You're welcome to make your substantive points thoughtfully, of course.
Also if you disapprove, modding down is enough, you don't need to start a meta-discussion thread, which is itself a discouraged practice.
There are infinitely many facts. They don't select themselves—humans do that, and we do it for reasons which are not particularly factual (https://hn.algolia.com/?dateRange=all&page=0&prefix=false&qu...).
> If you don't want feedback, don't solicit it.
If you read the lower part of https://news.ycombinator.com/showhn.html you'll see that the site has specific rules around how to offer feedback.
> you don't need to start a meta-discussion thread, which is itself a discouraged practice
That's true in general. I'm a mod here (sorry if that wasn't clear) and part of my job is to post replies when people are breaking the site guidelines. You're right that such comments are off topic and tediously meta - but it's a form of out-of-band communication that is necessary for keeping the site on-kilter.

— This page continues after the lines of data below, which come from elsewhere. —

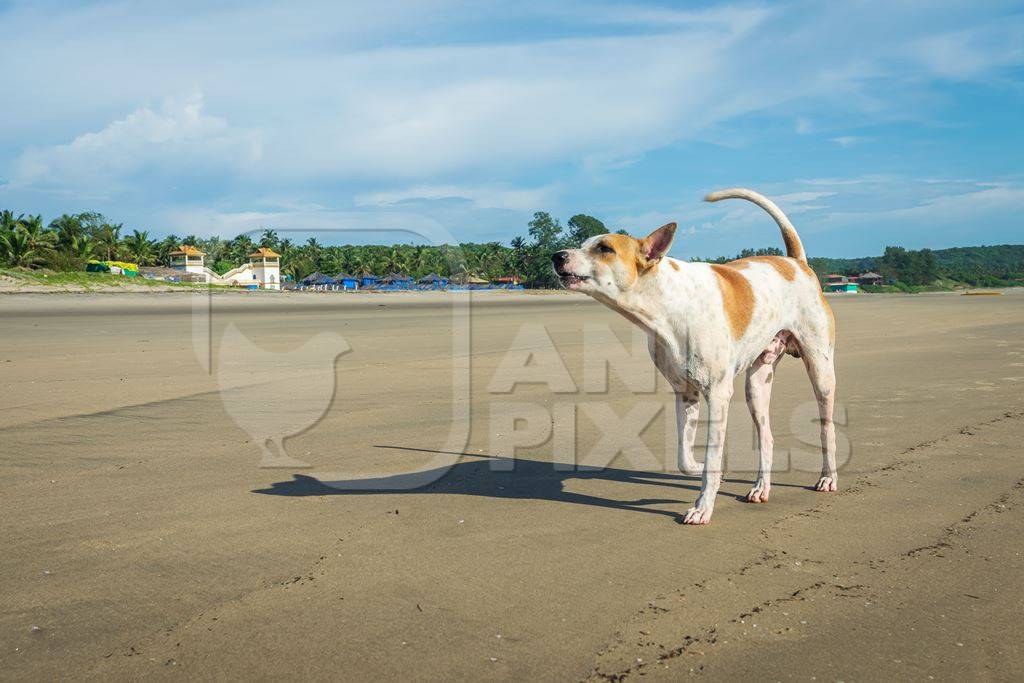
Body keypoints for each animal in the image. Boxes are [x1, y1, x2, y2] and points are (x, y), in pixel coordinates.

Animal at [557, 189, 835, 528]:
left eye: (604, 248)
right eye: (584, 243)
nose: (557, 256)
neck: (668, 302)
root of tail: (795, 262)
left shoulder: (717, 394)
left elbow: (712, 455)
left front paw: (703, 507)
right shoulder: (685, 393)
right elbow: (684, 457)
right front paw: (704, 469)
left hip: (820, 372)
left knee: (827, 428)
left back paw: (828, 477)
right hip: (757, 385)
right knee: (767, 437)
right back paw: (761, 487)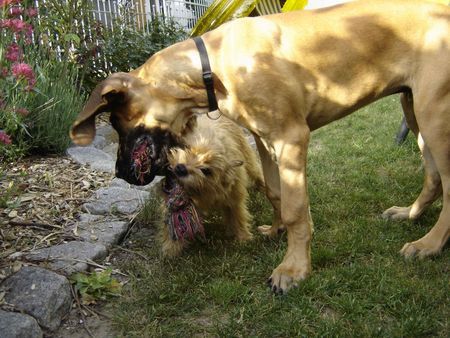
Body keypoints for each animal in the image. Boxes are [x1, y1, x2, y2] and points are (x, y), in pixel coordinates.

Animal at [71, 0, 450, 294]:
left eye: (117, 123)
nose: (120, 173)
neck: (210, 67)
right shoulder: (265, 140)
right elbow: (274, 190)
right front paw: (277, 230)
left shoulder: (291, 138)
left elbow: (297, 208)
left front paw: (293, 269)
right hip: (413, 107)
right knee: (433, 177)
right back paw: (410, 215)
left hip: (434, 115)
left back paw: (429, 245)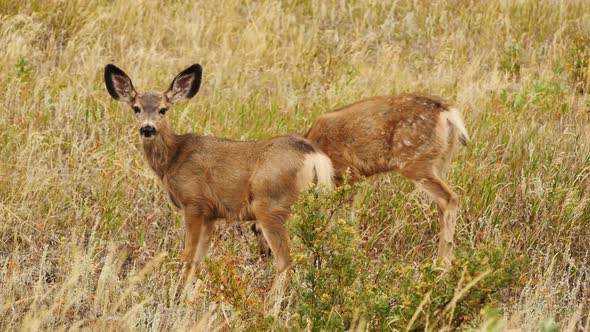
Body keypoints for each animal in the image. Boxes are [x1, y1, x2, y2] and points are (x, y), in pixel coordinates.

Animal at [104, 63, 336, 284]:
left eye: (163, 109)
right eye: (136, 108)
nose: (147, 129)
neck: (173, 158)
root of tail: (314, 156)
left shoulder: (194, 202)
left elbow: (188, 256)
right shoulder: (210, 214)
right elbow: (198, 259)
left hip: (272, 206)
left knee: (285, 262)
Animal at [252, 94, 470, 264]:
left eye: (257, 229)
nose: (264, 254)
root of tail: (449, 114)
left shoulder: (347, 173)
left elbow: (343, 217)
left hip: (415, 162)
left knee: (450, 198)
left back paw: (442, 264)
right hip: (440, 162)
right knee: (442, 204)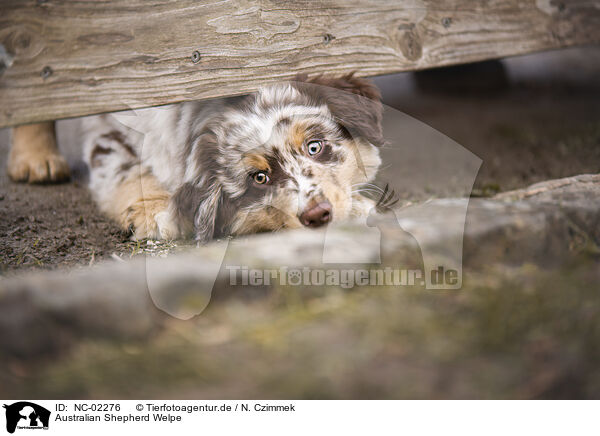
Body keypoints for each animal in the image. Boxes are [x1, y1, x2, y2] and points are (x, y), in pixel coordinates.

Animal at [82, 73, 386, 240]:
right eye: (259, 178)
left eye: (314, 147)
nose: (318, 215)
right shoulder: (106, 122)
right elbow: (122, 165)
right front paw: (152, 211)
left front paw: (358, 205)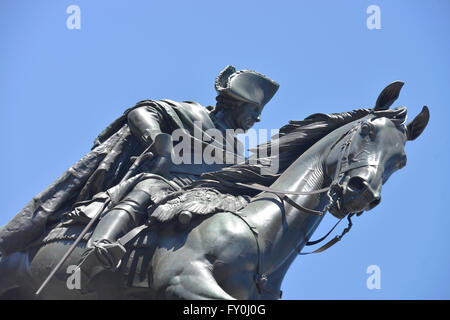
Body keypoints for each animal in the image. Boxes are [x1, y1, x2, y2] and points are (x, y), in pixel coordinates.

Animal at [0, 84, 428, 298]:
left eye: (401, 160)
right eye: (368, 131)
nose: (360, 192)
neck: (259, 231)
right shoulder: (184, 280)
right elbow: (152, 109)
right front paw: (160, 145)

If it helps at all, these comments are even more tedious to write than they are to read :)
The point of these numbers is the envelope: 3-node consensus (Raft), real network (not loopback), and sync-majority writes (ACK after 2/3 replicas) plus the crash/recovery semantics (SIGKILL → restart → offsets/data still there).
If you have a quick Python setup that does majority-acked replication + fast crash recovery with similar measurements, I’d honestly love to compare apples-to-apples happy to share exact scripts/config and run the same test conditions.
Some poor quality software with bad performance, but an established piece of tech regardless.